The “Zürich Openair” experienced a concert day with illustrious musicians on Saturday. Nemo concentrated on his music, Loyle Carner warmed hearts, and Macklemore was chosen by the audience.
Despite the sweltering heat, Nemo is bursting with energy and talent during his performance at the “Zürich Openair”.
Ueli Frischknecht
You can hear political slogans. “Free Palestine!” and “Stop the genocide!” are heard at some point from the gigantic stage of the “Zürich Openair”. But the star that everyone is watching in this country avoids making explicit statements. During his afternoon performance, Nemo Mettler concentrates on something that is often forgotten in discussions about him: the music.
Accompanied by a five-person band, he interprets his almost hour-long set as a review of his work to date. As a 25-year-old, you not only need the songs, but also the chutzpah to put a concert under the motto of early work. The performance is like a power run. Despite the sweltering heat, the singer and rapper and his followers, dressed like rebels from the Star Wars universe, are bursting with energy and talent. There is so much desire to communicate and expressiveness that it is sometimes almost too much: too many shrill tones, too much falsetto, almost too much dynamics.
Big dreams
Nemo has packed all his means of expression into a single song and achieved a huge success: “The Code” is, as expected, the conclusion of the wild round. Once again, the hit makes it clear: Here is someone who dreams big, composes big, and stages big. What Nemo does has international stature. Is that why it sometimes seems irritating in this country? Speaking of politics: Nemo does justice to his concern, his non-binary self-image, in his performance without addressing it: through changing gestures, poses and costumes.
Anyone who stays at the Zurich Open Air on a sunny Saturday can enjoy the musical variety and frequent eclecticism. The most impressive, most charming concert is that of the South London rapper Loyle Carner. His music actually offers nothing new. It is based on the rap of the 90s and is saturated with funk and soul. At the core, his touching pieces revolve again and again around a sophisticated form of melancholic musing.
Loyle Carner always wears his heart on his sleeve. With his four-person band, he knows how to condense the music and convince as a rapper. When he talks about his relationship with his three-and-a-half-year-old son, he almost seems wise: “He’s always angry with me, fights with me, gets annoyed, finds me unbearable – but twenty minutes later he comes around and explains himself, and all the quarrels are forgotten. I wish my friends could deal with feelings so well.”
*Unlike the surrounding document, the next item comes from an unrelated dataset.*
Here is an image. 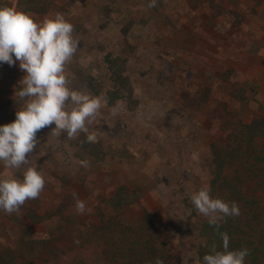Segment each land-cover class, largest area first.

When Loyle Carner raps, he wears his heart on his sleeve.
Dominic Forstenhauser
Loyle Carner’s performance fits well into the summer evening. He transforms the audience, which is now gradually making its way to Macklemore, the evening’s headliner, into an intimate and close-knit community. But to dominate a festival evening, there is too little going on on stage and the show offers too little visually.
With Macklemore, however, everything is designed to intoxicate entire halls and stadiums. The stage personnel are constantly on the move, the concert is a constant, sweaty animation show. The American rapper has a few musicians with him, but their playing is not really discernible in the mix. They are more of a part of the surging show, they dance and whirl along – just like the audience.
The 41-year-old star is a master at communicating with fans. He praises the Swiss mountains, organizes a dance competition on stage and at one point hands out fruit juice. For the finale, the man with the moustache even wears a jersey from the Swiss national football team. Macklemore repeatedly tries to get the audience excited, to make them the best audience on his tour. And thousands of people in front of the stage are inspired to enthusiasm by such speeches.
Macklemore always seeks contact with his audience: with music, light shows and political slogans.
Maurice Keiser
The best audience
A real rap variety show is taking place here, if you will. After a hard street rap piece in which he pays tribute to his hip-hop heroes from the past, he suddenly becomes deadly serious. Macklemore interrupts his fun program to express his solidarity with the people in the Gaza Strip. But that’s not all: Biden has blood on his hands, he explains, and Kamala Harris is not an option for him. Then the program continues with a song about air cushion shoes and basketball.
It is not entirely clear whether the audience appreciates the messages. In any case, they are more than satisfied with Macklemore’s show. “There is nothing I love more than European festivals on hot summer days like this,” the rapper declares. And the audience provides a final round of applause that resounds far, far beyond the outskirts of Zurich. If there really was a prize for the best live audience, they would have deserved it.